Despite the surgeon-like precision with which the central boulevards are designed and built, the small streets that form a web amidst them are in fact more colourful and rebellious than in any other city I have seen. Perhaps with the exception of London’s East end, but Berlin, so far, seems to be more densely populated with quirk than even London. And the contrast is starker between the bizarre and the hyper-organised faces of the city.
(more photos to follow when I sort them out)

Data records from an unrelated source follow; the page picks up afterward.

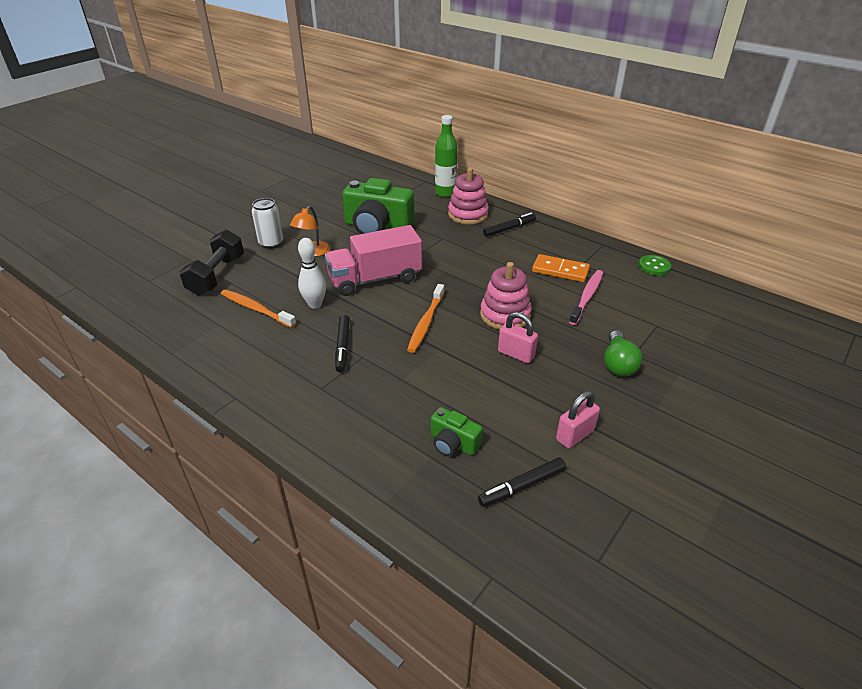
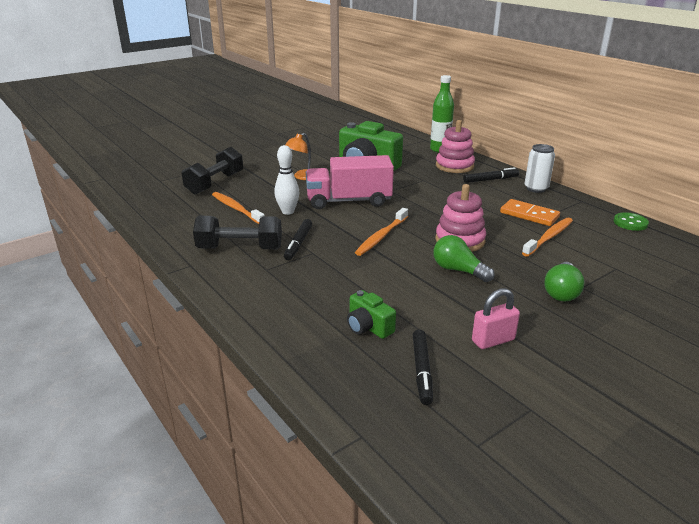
camera: 15 degrees right, 10 degrees down
(271, 243) = (270, 167): white can -> white can (536, 188)
(282, 365) = (240, 248): none -> black dumbbell
(516, 354) = (458, 270): pink padlock -> green light bulb
(522, 486) = (422, 371): black marker -> black marker turned 75 degrees counterclockwise
(587, 297) = (549, 237): pink toothbrush -> orange toothbrush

Now, I need to digress before I say any further. I am not generalising, or assuming that this is everyone’s experience (I don’t even know whether it is common or rare), so I hope it’s clear that I’m just describing my own experience of moving to a new place. I’d love to know if you find anything in my account interesting, weird, incomplete, counterintuitive, opposite your own experience or thoughts, or confusing. I suspect that moving to a new place reveals stuff about the kind of person you are. In that case, I must be the kind of person that is reckless enough to enjoy new places and things, but not brave enough to take a stand or have a constant identity. I suppose I am a bit of a chameleon. I am not sure how deeply that goes. Maybe it is skin deep. Sometimes I think that this colour-changing, tolerant, and adaptable character is just a shell which covers up a very rigid, and often scared inner self. Maybe it is the essense. Sometimes I think that I really can sympathise with all sides of a debate and really, really don’t know where I really honestly stand in relation to some issues that most people I know have a principled stance on. I’d have to come across an example to say any more about that, but for now this self-indulgent digression should suffice: hopefully it has served a purpose and it will be clear why it is that I register an unusual intensity of identity-building and, by extension, freedom, in my first days in this new place.
This freedom involves big and small issues and is somewhat unsettling. What type of objects stopped my eye when I was strolling aimlessly, moneyless, and not needing anything, through the flea market this Sunday? Which passers-by seem like people I would enjoy talking to or knowing better – which ones of them are more like me? A friend sent me a funny list of German stereotypes: http://www.guardian.co.uk/world/interactive/2012/sep/19/germany-stereotypes Which one of these am I, or, if none, what am I then? Where do I fit in this city? How do I want to structure my days and this year ahead (to the extent that my time is my choice) – do I want to devote myself to work, which bits of work exactly, do I want to hold dinner parties, do I want to go hiking in the lakes outside Berlin, do I want to while my time away in bars or opera-houses or hip galleries? Do I want to order a schwarz coffee, a beer, schnaps, or bionade? What type of bike should I get – a fast racing beast, or a ladylike city bike?
None of these questions seem to have a clear answer, and although they may seem minute (and to be honest, they are), they are symptoms of an existential insecurity provoked by the move. This makes my identity fuzzy and somewhat more negotiable than it usually is, when I’m settled somewhere, in regular contact with my group of friends. As part of the individual’s lifecourse, meaningful micro-level events such as moving country, can be seen as transitions, windows of freedom, (http://en.wikipedia.org/wiki/Life_course_approach; http://family.jrank.org/pages/1072/Life-Course-Theory-Key-Principles-Concepts.html), or turning points. In lifecourse research they are sometimes called simply ‘events’, but sociological lifecourse theory at least doesn’t really unpack what significance they have for the individual. Perhaps psychological lifecourse theory does? I don’t know, I need to read something to find out. What I’m driving at is that it is not merely the effect of an event, but also the effect of physical space and urban infrastructure. I’m sure that social geographers know that urban spaces can have a very tangible, even forceful effect not only on mood and emotion, but also on the person’s more general identity (whatever identity means). I’m no social geographer, so I’m probably discovering hot water here. The city defines the person – no, that would be too strong a statement. But a city definitely provides a framework in which our social personalities develop, survive, and exist.